Collection entries:
=-=-=

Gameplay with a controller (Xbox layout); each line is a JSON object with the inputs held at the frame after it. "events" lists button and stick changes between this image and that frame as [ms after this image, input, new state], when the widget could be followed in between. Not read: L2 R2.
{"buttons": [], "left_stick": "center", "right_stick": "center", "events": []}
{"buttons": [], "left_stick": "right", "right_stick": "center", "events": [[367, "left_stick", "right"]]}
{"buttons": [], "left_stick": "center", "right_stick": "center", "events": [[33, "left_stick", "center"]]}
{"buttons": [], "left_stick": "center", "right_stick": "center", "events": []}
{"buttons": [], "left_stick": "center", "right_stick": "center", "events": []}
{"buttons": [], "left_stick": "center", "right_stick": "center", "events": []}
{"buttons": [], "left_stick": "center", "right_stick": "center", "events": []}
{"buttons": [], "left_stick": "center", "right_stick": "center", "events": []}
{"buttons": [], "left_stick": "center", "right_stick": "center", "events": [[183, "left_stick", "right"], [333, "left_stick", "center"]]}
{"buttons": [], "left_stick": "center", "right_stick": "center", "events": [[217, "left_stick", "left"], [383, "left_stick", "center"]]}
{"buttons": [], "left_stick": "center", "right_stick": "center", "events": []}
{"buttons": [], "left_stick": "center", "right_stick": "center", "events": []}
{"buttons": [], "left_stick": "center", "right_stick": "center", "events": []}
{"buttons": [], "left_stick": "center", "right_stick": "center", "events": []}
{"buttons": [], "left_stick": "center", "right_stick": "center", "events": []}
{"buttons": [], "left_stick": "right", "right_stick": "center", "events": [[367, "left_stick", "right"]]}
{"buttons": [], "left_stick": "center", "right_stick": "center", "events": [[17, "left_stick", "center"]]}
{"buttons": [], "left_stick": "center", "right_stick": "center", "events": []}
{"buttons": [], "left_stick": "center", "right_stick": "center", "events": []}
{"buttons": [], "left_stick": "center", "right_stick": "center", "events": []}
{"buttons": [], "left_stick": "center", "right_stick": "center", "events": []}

=-=-=

WORK REQUIRED: Output a faithful copy of every entry, keeping each line as written.

EXERCISE RESPONSE:
Gameplay with a controller (Xbox layout); each line is a JSON object with the inputs held at the frame after it. "events" lists button and stick changes between this image and that frame as [ms after this image, input, new state], when the widget could be followed in between. Not read: L2 R2.
{"buttons": [], "left_stick": "center", "right_stick": "center", "events": []}
{"buttons": [], "left_stick": "right", "right_stick": "center", "events": [[367, "left_stick", "right"]]}
{"buttons": [], "left_stick": "center", "right_stick": "center", "events": [[33, "left_stick", "center"]]}
{"buttons": [], "left_stick": "center", "right_stick": "center", "events": []}
{"buttons": [], "left_stick": "center", "right_stick": "center", "events": []}
{"buttons": [], "left_stick": "center", "right_stick": "center", "events": []}
{"buttons": [], "left_stick": "center", "right_stick": "center", "events": []}
{"buttons": [], "left_stick": "center", "right_stick": "center", "events": []}
{"buttons": [], "left_stick": "center", "right_stick": "center", "events": [[183, "left_stick", "right"], [333, "left_stick", "center"]]}
{"buttons": [], "left_stick": "center", "right_stick": "center", "events": [[217, "left_stick", "left"], [383, "left_stick", "center"]]}
{"buttons": [], "left_stick": "center", "right_stick": "center", "events": []}
{"buttons": [], "left_stick": "center", "right_stick": "center", "events": []}
{"buttons": [], "left_stick": "center", "right_stick": "center", "events": []}
{"buttons": [], "left_stick": "center", "right_stick": "center", "events": []}
{"buttons": [], "left_stick": "center", "right_stick": "center", "events": []}
{"buttons": [], "left_stick": "right", "right_stick": "center", "events": [[367, "left_stick", "right"]]}
{"buttons": [], "left_stick": "center", "right_stick": "center", "events": [[17, "left_stick", "center"]]}
{"buttons": [], "left_stick": "center", "right_stick": "center", "events": []}
{"buttons": [], "left_stick": "center", "right_stick": "center", "events": []}
{"buttons": [], "left_stick": "center", "right_stick": "center", "events": []}
{"buttons": [], "left_stick": "center", "right_stick": "center", "events": []}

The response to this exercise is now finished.